Berlin is famously a creative nucleus and start-up hub and its freelance lifestyle make up a big part of the city’s social fabric. It is fairly easy to register as a freelancer and there is a support net of other freelancers and various platforms and groups you can turn to for advice. There’s also plenty of coworking spaces and work-friendly coffee shops to quench that Java-thirst. As long as you stay on top of the German bureaucracy – albeit somewhat daunting at first glance – you’ll be fine.
I like that the pace is much slower here than London, and what was formerly a career-driven mindset somehow turns into the pursuit of quality of life before anything. The city’s thriving foodie scene, plus the closeness to the forests and the lakes are a few things that contribute to the quality of life here. And going to the spa – a zen-like Balinese wellness oasis can be found just behind the central station!
From farm to cup
Branching out from music I picked up at job as a copywriter and online editor for tech-startup and coffee company Bonaverde here in Berlin, who have invented a coffee machine that roasts, grinds and brews coffee all in one swipe. It was the first of its kind in the world, and with it you enable coffee farmers to sell their raw, green coffee beans straight to the consumers (Direct Trade) and – in doing so – disrupt the status quo of the value chain.
It was an exciting project to be a part of, and very rewarding seeing it all come together: helping to formulate the brand’s tone of voice, writing all the copy for the (then) website, compiling technical one-pagers, responding to the community of Kickstarter-backers, but also writing articles for their (now sadly defunct) online coffee magazine.
In order to do so, I delved into the wonderfully complex world of coffee trying to learn everything there is to know about its origins, processing methods and roasting profiles.
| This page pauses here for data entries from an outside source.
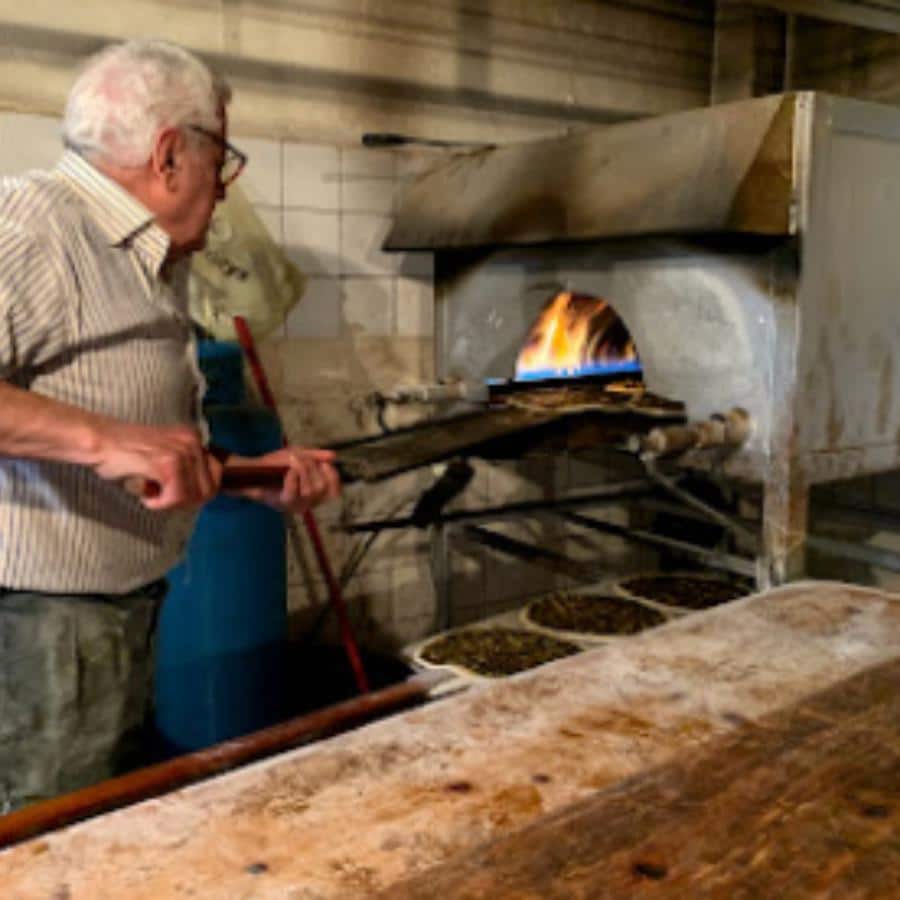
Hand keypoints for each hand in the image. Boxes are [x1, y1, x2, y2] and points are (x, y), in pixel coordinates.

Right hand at [92, 421, 222, 509]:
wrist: (97, 441)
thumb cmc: (123, 454)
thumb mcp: (162, 455)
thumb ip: (184, 468)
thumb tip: (203, 494)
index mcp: (193, 437)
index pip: (216, 474)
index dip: (197, 492)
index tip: (174, 493)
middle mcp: (192, 441)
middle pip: (209, 489)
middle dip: (186, 501)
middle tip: (161, 497)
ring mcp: (182, 451)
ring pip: (193, 496)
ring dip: (170, 503)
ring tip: (150, 493)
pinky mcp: (168, 463)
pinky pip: (177, 498)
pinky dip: (159, 504)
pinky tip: (145, 495)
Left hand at [235, 446, 340, 512]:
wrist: (252, 472)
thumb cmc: (275, 465)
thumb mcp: (297, 454)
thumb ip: (315, 456)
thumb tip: (333, 456)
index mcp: (315, 493)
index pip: (334, 491)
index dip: (333, 477)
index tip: (323, 464)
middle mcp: (309, 502)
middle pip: (322, 487)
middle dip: (313, 468)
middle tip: (301, 459)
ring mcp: (296, 504)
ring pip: (310, 490)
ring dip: (302, 470)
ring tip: (292, 461)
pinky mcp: (284, 503)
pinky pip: (294, 491)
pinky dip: (293, 477)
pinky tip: (287, 470)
Did you know that roasted coffee is more complex than wine with over 800 aroma compounds, compared to wine’s 250?
One personal highlight was being put in touch with the indigenous Kogi people, the last surviving pre-Colombian civilization, for a feature on how they grow and process their coffee.
… to the travel industry
Fast-forward to the present and I find myself working in the travel industry since a few years. I’ve been simultaneously maintaining my Swedish by writing for luxury travel provider SecretEscapes, and GetYourGuide, plus various transcreation gigs spawning a newfound love for my native language. (I take great pride in explaining the concepts of “fika” and “lagom” to my German and English-speaking friends.)
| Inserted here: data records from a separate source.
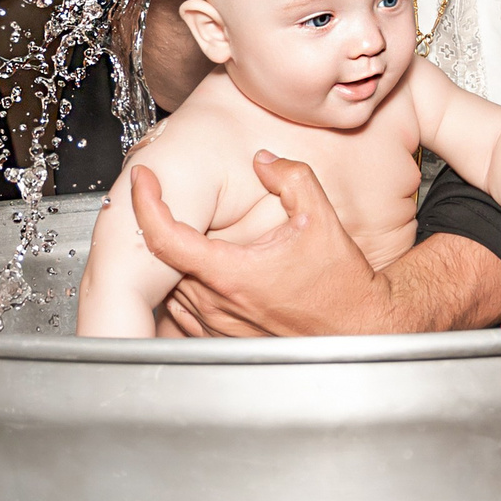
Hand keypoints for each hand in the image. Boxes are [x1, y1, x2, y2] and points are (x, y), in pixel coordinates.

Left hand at [129, 152, 392, 335]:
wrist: (358, 326)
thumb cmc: (340, 284)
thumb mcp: (320, 217)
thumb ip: (290, 177)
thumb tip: (264, 160)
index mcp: (231, 273)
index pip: (163, 236)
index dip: (145, 202)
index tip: (142, 181)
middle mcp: (217, 304)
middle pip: (161, 260)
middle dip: (158, 224)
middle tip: (161, 196)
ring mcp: (217, 326)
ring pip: (169, 287)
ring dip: (171, 258)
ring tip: (181, 229)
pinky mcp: (222, 340)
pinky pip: (182, 312)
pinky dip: (181, 286)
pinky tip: (199, 269)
With a background in journalism researching really is my forte, with a proven track record of diving headfirst into new industries and areas of expertise, and making myself somewhat of an expert on the topic. And this is what I offer clients, packaged in the form of engaging and colourful copy.
Next up: TBA
Having lived abroad for the past 15 years people frequently ask me if I think in English or Swedish. I tell them I mostly veer towards English, apart from when I need to headcount – then the Swedish rears its head. Expat life, hey?
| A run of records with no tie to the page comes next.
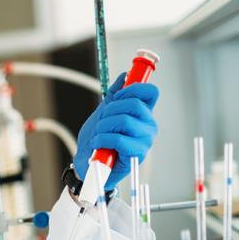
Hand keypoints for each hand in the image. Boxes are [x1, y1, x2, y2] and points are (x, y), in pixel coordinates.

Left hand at [73, 72, 158, 190]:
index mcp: (143, 114)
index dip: (133, 88)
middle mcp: (148, 126)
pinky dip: (102, 140)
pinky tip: (98, 145)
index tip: (117, 95)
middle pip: (134, 104)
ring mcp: (144, 141)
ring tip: (98, 135)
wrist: (87, 164)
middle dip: (110, 110)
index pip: (151, 92)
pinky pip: (118, 139)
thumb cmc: (97, 140)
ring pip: (124, 121)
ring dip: (103, 127)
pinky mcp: (136, 155)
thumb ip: (114, 95)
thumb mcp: (103, 113)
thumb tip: (125, 75)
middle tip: (101, 121)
Will I go back to Sweden? Maybe eventually, and if so it would be Gothenburg. But, if I could choose to move to another city right now it would be Sydney. I always had a strange pull to Straya – Skippy the Kangaroo was a household name as I was growing up – and I recently came back from travelling to Australia for the first time. I totally fell in love, literally. The weather, the beaches, the brunches.
What the future holds is all TBA. I am however toying with the idea of writing a fly-on-the-wall autobiography-cum-exposé, charting all the characters I’ve encountered over the years living in both London and Berlin. Watch this space.